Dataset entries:
>>>

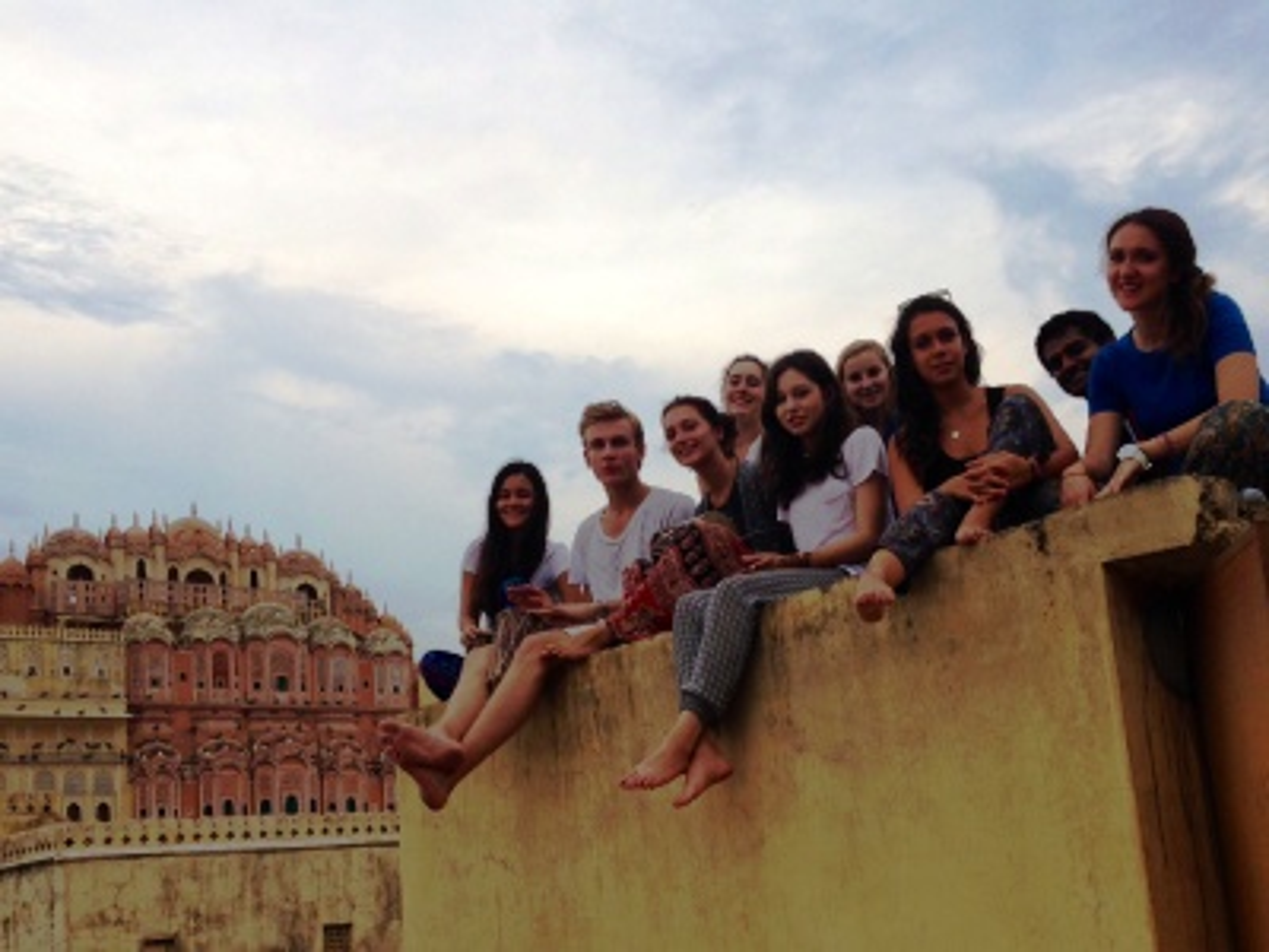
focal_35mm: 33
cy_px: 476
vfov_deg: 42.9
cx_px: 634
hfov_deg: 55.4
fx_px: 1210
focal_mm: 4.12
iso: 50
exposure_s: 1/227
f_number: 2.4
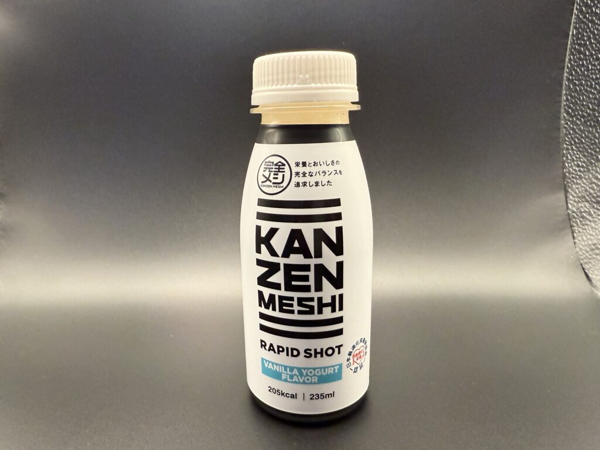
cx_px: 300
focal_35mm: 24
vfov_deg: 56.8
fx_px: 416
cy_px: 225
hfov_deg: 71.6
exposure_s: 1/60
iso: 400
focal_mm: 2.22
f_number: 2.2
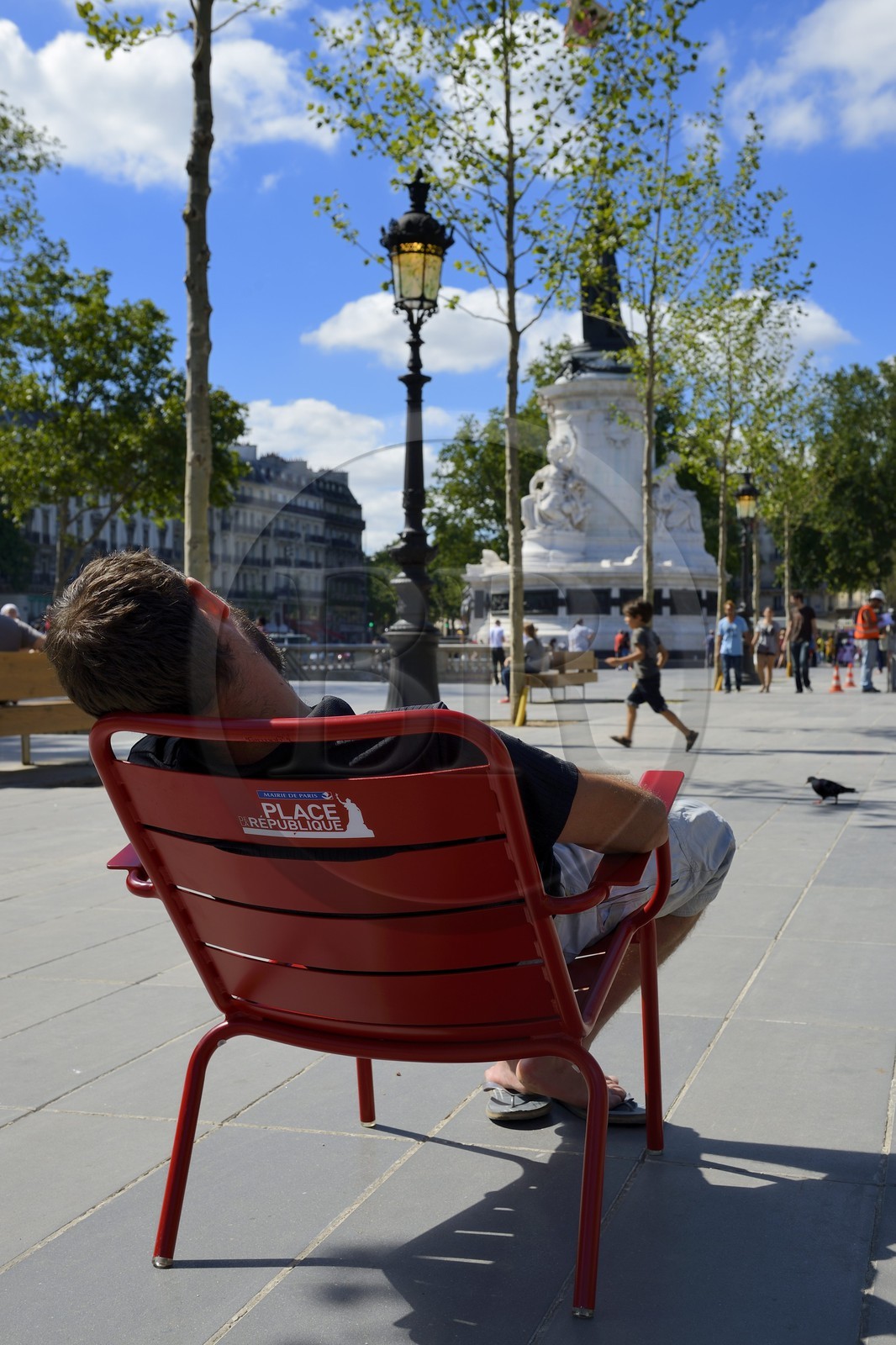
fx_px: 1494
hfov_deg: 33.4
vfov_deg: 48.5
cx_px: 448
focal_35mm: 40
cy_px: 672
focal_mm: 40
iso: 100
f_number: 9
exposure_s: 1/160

<<<
>>>

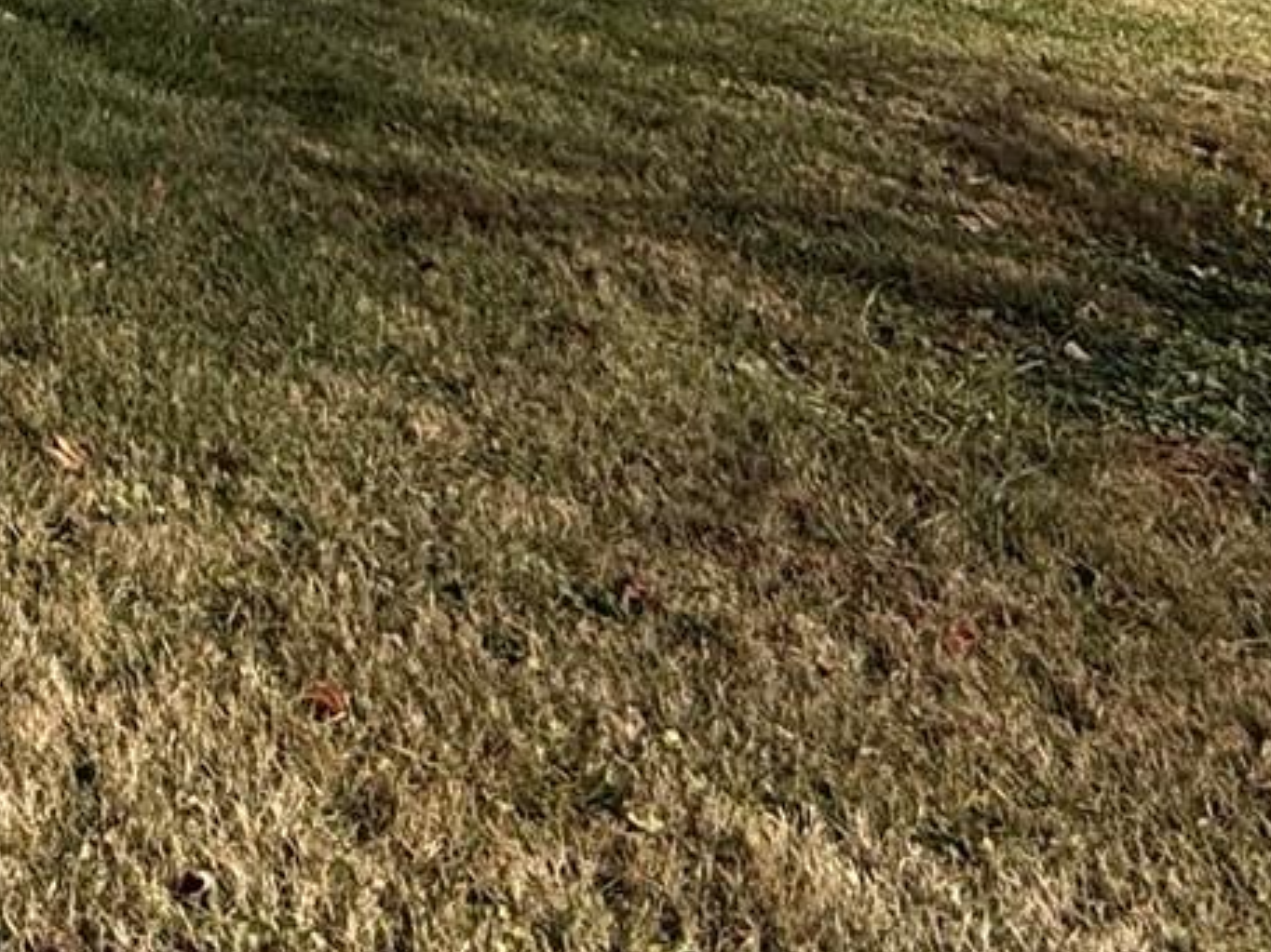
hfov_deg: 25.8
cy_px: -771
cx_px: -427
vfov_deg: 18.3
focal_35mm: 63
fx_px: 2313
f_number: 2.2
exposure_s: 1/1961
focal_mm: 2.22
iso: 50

<<<

* What you will do:
Reproduce exactly the lines above starting at the line containing "exposure_s: 1/227" and ending at the line containing "exposure_s: 1/160", including both, but not the pictures.

* Finished task:
exposure_s: 1/227
f_number: 2.4
cx_px: 300
focal_35mm: 24
vfov_deg: 56.8
fx_px: 416
cy_px: 225
hfov_deg: 71.6
exposure_s: 1/60
iso: 400
focal_mm: 2.22
f_number: 2.2
fx_px: 1494
hfov_deg: 33.4
vfov_deg: 48.5
cx_px: 448
focal_35mm: 40
cy_px: 672
focal_mm: 40
iso: 100
f_number: 9
exposure_s: 1/160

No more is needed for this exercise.